Deirdre had been touched by her daughter’s care. The funeral had been brief, a simple Catholic mass, with no visitation before, no reception after. The blunt fact of her father’s suicide, finally successful after three attempts, had silenced everyone, even the priest, whose sermon only focused on the gospel, with routine platitudes about loss and forgiveness. Her father had been barely mentioned.
After the funeral, she went back to her parents’ house where she had grown up. The tasteful suburban houses along the street still looked new, but the trees had matured, making the light more ominous than it seemed in her earlier years. Shadows at midday, while she remembered a sun so hot and bright on the front lawn that she used to have to construct a tent out of an old sheet so she could stay outside reading a book. She always felt a need to be out of the house. The house was sad, too many things unexpressed, just as it was on the afternoon after they had buried her father in a grave that was still unmarked. She wondered if her mother would ever get around to arranging for a headstone or if the fact of his death, or even of his life, would slip away into silence, as was the habit in her family. To escape the shame she, her mother and brother seemed to feel when they met each other’s eyes, she had gone down the basement steps to the room where her father had spent much of his time. No doubt there were still bottles of rye hidden behind the furnace.

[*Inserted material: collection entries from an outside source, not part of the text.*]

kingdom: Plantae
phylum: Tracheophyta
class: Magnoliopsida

THE LAST TIME she had descended the stairs, only a month before he died, he had been there. She had brought dinner to her parents, nothing home-cooked, just the Chinese takeout that they liked. He hadn’t answered when she called from above, so she started down to find him. She had been greeted by framed photographs of young men on a table at the bottom of the stairs, hair combed back, wearing black robes of graduation. Similar photographs were framed on the desk across the room. Her father’s easy chair and television sat between the two sets of photographs.